Saved entries ▸
• • •

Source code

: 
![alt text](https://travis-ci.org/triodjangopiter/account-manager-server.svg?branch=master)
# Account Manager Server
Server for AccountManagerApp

• • •

Task prompt ▸
Give back the data above, repeating every record exactly.

Answer for this exercise ▸
Source code

: 
![alt text](https://travis-ci.org/triodjangopiter/account-manager-server.svg?branch=master)
# Account Manager Server
Server for AccountManagerApp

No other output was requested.